Task to complete :: Your task is to output the data exactly as it stands.

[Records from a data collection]
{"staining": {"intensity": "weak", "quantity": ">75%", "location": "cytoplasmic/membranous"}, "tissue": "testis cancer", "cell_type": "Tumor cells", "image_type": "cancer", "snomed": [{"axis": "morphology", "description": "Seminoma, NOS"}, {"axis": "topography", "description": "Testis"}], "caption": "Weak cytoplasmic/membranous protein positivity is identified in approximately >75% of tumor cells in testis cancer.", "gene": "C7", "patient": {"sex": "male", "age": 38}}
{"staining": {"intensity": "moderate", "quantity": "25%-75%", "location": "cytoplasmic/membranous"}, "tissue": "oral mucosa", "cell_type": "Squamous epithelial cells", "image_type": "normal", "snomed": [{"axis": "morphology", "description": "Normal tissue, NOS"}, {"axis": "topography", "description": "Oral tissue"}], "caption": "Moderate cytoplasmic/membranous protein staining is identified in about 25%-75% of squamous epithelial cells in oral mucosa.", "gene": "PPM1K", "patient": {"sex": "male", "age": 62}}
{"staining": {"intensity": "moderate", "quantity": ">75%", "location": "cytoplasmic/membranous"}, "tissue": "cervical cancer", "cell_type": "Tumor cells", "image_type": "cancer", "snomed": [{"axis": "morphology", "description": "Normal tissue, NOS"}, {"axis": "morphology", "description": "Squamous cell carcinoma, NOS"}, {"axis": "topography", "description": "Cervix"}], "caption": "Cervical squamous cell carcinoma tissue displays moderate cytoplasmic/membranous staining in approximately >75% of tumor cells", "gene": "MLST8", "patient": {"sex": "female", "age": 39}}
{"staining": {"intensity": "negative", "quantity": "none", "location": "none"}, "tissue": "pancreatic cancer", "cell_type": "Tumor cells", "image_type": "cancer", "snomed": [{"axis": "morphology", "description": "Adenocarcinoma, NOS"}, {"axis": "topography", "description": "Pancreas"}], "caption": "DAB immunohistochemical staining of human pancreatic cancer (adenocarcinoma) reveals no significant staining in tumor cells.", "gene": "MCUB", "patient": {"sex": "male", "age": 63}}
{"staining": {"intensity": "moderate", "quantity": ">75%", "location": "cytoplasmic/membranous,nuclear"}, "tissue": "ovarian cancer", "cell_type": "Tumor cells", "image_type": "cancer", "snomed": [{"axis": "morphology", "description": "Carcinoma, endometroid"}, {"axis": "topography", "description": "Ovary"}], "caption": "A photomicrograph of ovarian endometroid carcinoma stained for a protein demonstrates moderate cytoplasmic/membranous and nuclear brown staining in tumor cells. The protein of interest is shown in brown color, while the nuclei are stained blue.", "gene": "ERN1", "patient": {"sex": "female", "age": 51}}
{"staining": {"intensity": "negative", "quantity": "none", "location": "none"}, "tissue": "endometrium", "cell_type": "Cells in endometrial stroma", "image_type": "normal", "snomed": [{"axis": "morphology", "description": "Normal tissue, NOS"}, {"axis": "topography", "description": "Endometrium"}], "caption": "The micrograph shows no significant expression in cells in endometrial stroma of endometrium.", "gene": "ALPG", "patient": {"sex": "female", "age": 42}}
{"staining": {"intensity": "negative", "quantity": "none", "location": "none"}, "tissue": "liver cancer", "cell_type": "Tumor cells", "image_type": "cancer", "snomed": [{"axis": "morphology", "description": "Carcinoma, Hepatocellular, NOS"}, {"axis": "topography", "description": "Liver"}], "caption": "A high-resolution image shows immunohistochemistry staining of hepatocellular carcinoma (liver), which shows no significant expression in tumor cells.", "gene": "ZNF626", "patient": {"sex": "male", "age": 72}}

Exercise output ::
{"staining": {"intensity": "weak", "quantity": ">75%", "location": "cytoplasmic/membranous"}, "tissue": "testis cancer", "cell_type": "Tumor cells", "image_type": "cancer", "snomed": [{"axis": "morphology", "description": "Seminoma, NOS"}, {"axis": "topography", "description": "Testis"}], "caption": "Weak cytoplasmic/membranous protein positivity is identified in approximately >75% of tumor cells in testis cancer.", "gene": "C7", "patient": {"sex": "male", "age": 38}}
{"staining": {"intensity": "moderate", "quantity": "25%-75%", "location": "cytoplasmic/membranous"}, "tissue": "oral mucosa", "cell_type": "Squamous epithelial cells", "image_type": "normal", "snomed": [{"axis": "morphology", "description": "Normal tissue, NOS"}, {"axis": "topography", "description": "Oral tissue"}], "caption": "Moderate cytoplasmic/membranous protein staining is identified in about 25%-75% of squamous epithelial cells in oral mucosa.", "gene": "PPM1K", "patient": {"sex": "male", "age": 62}}
{"staining": {"intensity": "moderate", "quantity": ">75%", "location": "cytoplasmic/membranous"}, "tissue": "cervical cancer", "cell_type": "Tumor cells", "image_type": "cancer", "snomed": [{"axis": "morphology", "description": "Normal tissue, NOS"}, {"axis": "morphology", "description": "Squamous cell carcinoma, NOS"}, {"axis": "topography", "description": "Cervix"}], "caption": "Cervical squamous cell carcinoma tissue displays moderate cytoplasmic/membranous staining in approximately >75% of tumor cells", "gene": "MLST8", "patient": {"sex": "female", "age": 39}}
{"staining": {"intensity": "negative", "quantity": "none", "location": "none"}, "tissue": "pancreatic cancer", "cell_type": "Tumor cells", "image_type": "cancer", "snomed": [{"axis": "morphology", "description": "Adenocarcinoma, NOS"}, {"axis": "topography", "description": "Pancreas"}], "caption": "DAB immunohistochemical staining of human pancreatic cancer (adenocarcinoma) reveals no significant staining in tumor cells.", "gene": "MCUB", "patient": {"sex": "male", "age": 63}}
{"staining": {"intensity": "moderate", "quantity": ">75%", "location": "cytoplasmic/membranous,nuclear"}, "tissue": "ovarian cancer", "cell_type": "Tumor cells", "image_type": "cancer", "snomed": [{"axis": "morphology", "description": "Carcinoma, endometroid"}, {"axis": "topography", "description": "Ovary"}], "caption": "A photomicrograph of ovarian endometroid carcinoma stained for a protein demonstrates moderate cytoplasmic/membranous and nuclear brown staining in tumor cells. The protein of interest is shown in brown color, while the nuclei are stained blue.", "gene": "ERN1", "patient": {"sex": "female", "age": 51}}
{"staining": {"intensity": "negative", "quantity": "none", "location": "none"}, "tissue": "endometrium", "cell_type": "Cells in endometrial stroma", "image_type": "normal", "snomed": [{"axis": "morphology", "description": "Normal tissue, NOS"}, {"axis": "topography", "description": "Endometrium"}], "caption": "The micrograph shows no significant expression in cells in endometrial stroma of endometrium.", "gene": "ALPG", "patient": {"sex": "female", "age": 42}}
{"staining": {"intensity": "negative", "quantity": "none", "location": "none"}, "tissue": "liver cancer", "cell_type": "Tumor cells", "image_type": "cancer", "snomed": [{"axis": "morphology", "description": "Carcinoma, Hepatocellular, NOS"}, {"axis": "topography", "description": "Liver"}], "caption": "A high-resolution image shows immunohistochemistry staining of hepatocellular carcinoma (liver), which shows no significant expression in tumor cells.", "gene": "ZNF626", "patient": {"sex": "male", "age": 72}}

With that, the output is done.